The Carlisle Mosquito Online

Friday, May 5, 2000


Impact of override questions on the tax rate

As last week's article on the tax rate pointed out, estimates of next year's tax bills based on spending decisions made in the spring are speculative, because many of the numbers that raise or lower the tax rate are unknown until the fall. Thus, town officials have declined to provide estimates of the tax rate increases for each of the override questions on the ballot for the May 9 election.

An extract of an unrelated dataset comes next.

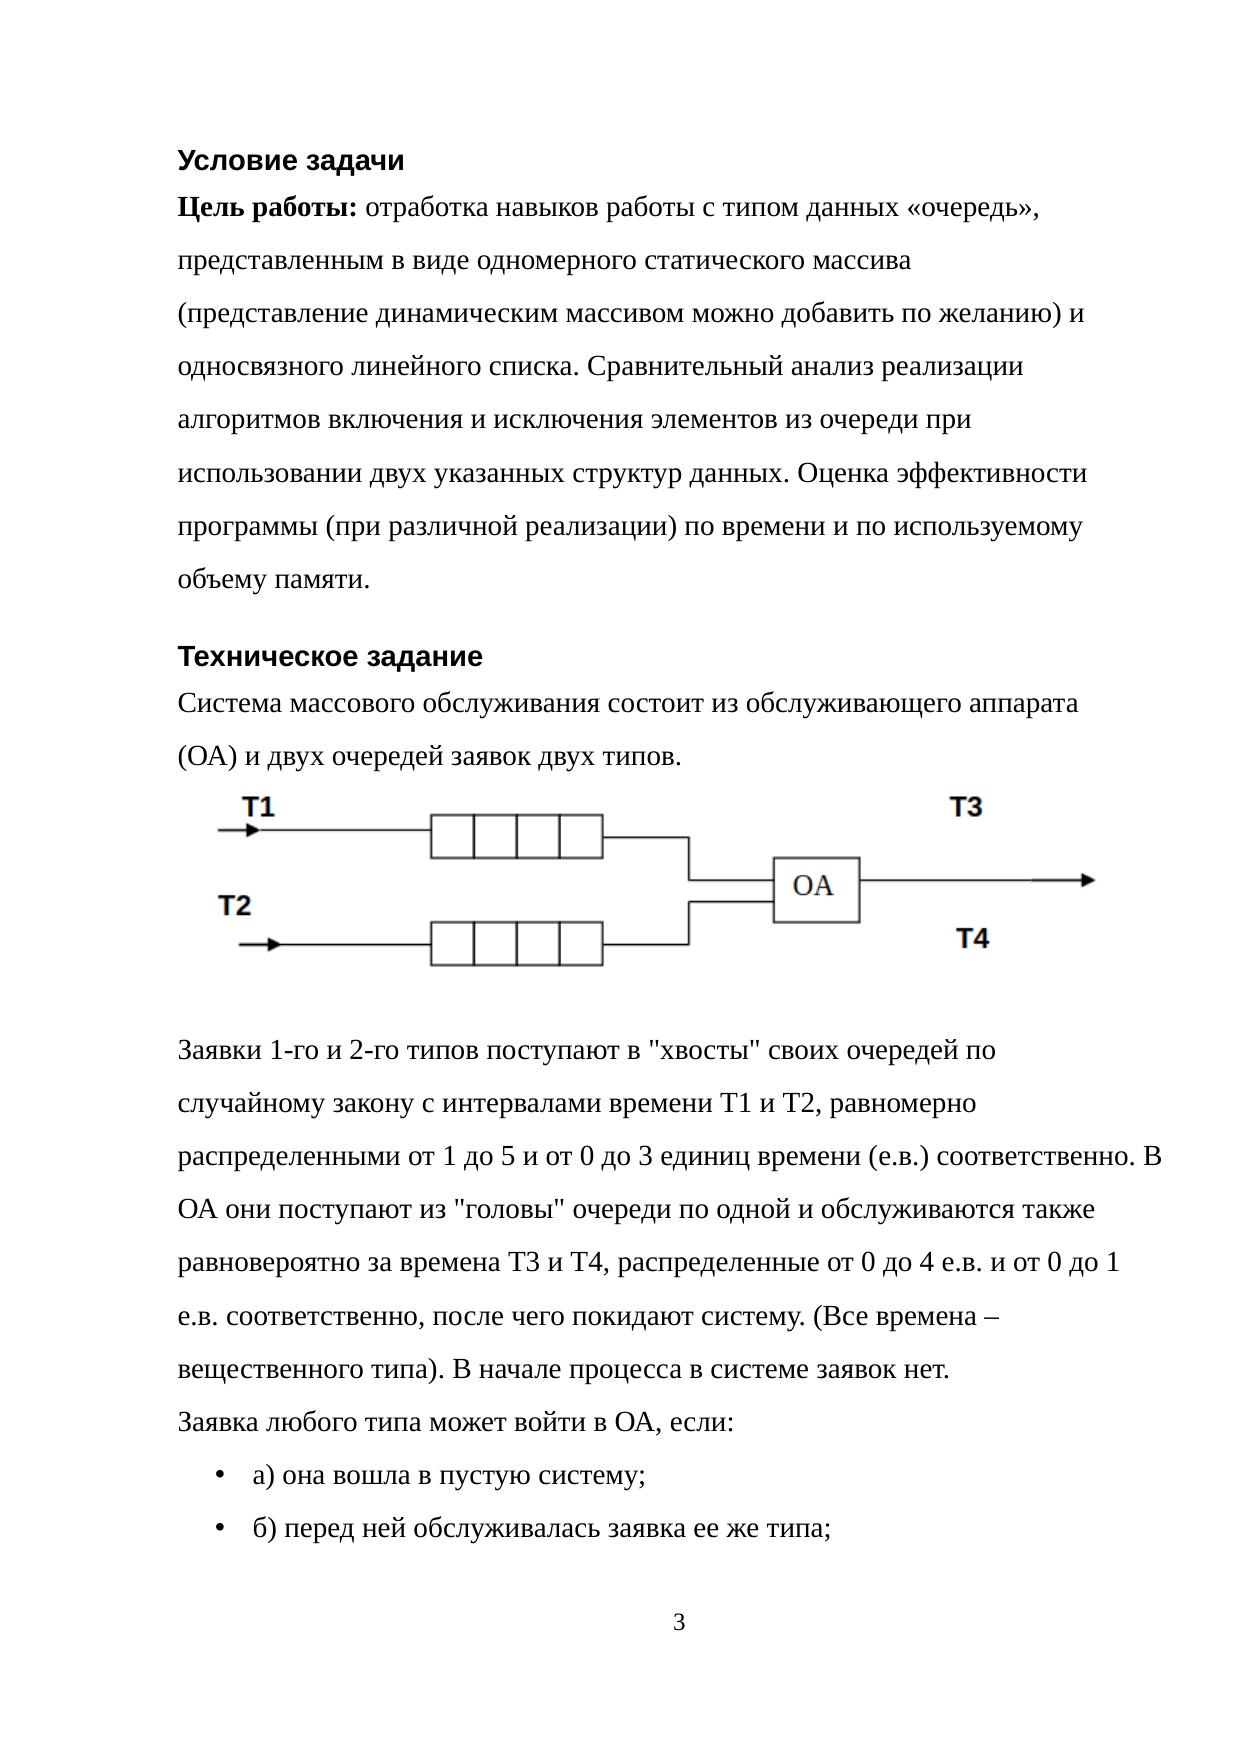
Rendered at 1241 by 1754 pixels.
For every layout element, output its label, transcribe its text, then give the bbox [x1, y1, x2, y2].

To provide voters with some idea of how these proposals could affect their tax bills, the Mosquito has estimated what the FY01 tax rate would be if there were no change in property values in FY00. Since the board of assessors will be changing the assessed value of nearly every property in town for the next tax year, the taxes an individual homeowner will pay may vary dramatically from this year, due to those changes in the property valuation.

The Mosquito's calculations show the estimated increases in the tax rate for the no­override budget and for each override question, based on the FinCom's assumptions in estimating revenues and new growth for the next fiscal year. The Mosquito's figures show how much the total tax bill for a typical home would change, based on this year's mean assessed value for a single-family home in Carlisle of about $392,000.

The no-override budget

The budget within the levy limit recommended by the FinCom (the "no-override" budget) would increase town spending for operating expenses and debt payments for projects already approved by $700,459, resulting in a total increase of $.704 (to $18.50 per $1,000 in valuation), or $273.16 for a $392,000 home.

Question 1: The $222,487 requested for operating expenses would raise the tax rate by about $.33, or $129.59 for a $392,000 home.

Question 2: The $20,000 capital exclusion requested for affordable housing will appear on the ballot but will be meaningless because the associated Warrant article was not approved.

Question 3: The $20,000 capital exclusion requested for the O'Rourke Farm water study would raise the tax rate by about $.03, or $11.65 for a $392,000 home.

Question 4: The town has not estimated the first-year borrowing costs to acquire the roll-off truck, since actual payments depend on decisions about the timing and the term of borrowing, which officials have not yet discussed. Based on the stated $100,000 purchase price and 5 percent annual interest, the Mosquito estimates the first payment on a possible 5-year loan at about $25,000. This amount would raise the tax rate by about $.037, or $17.77 for a $392,000 home.

The FY01 total budget increase, including all overrides, would be $967,946. Given all the assumptions noted above, if there were no change in property values next year beyond the routine increases due to new growth, the total tax rate resulting from the budget within the levy limit plus all overrides would be about $18.90, or an increase of about 6.2 percent over the FY00 tax rate of $17.80. The resulting total increase in the tax bill for a $392,000 home would be $431.96.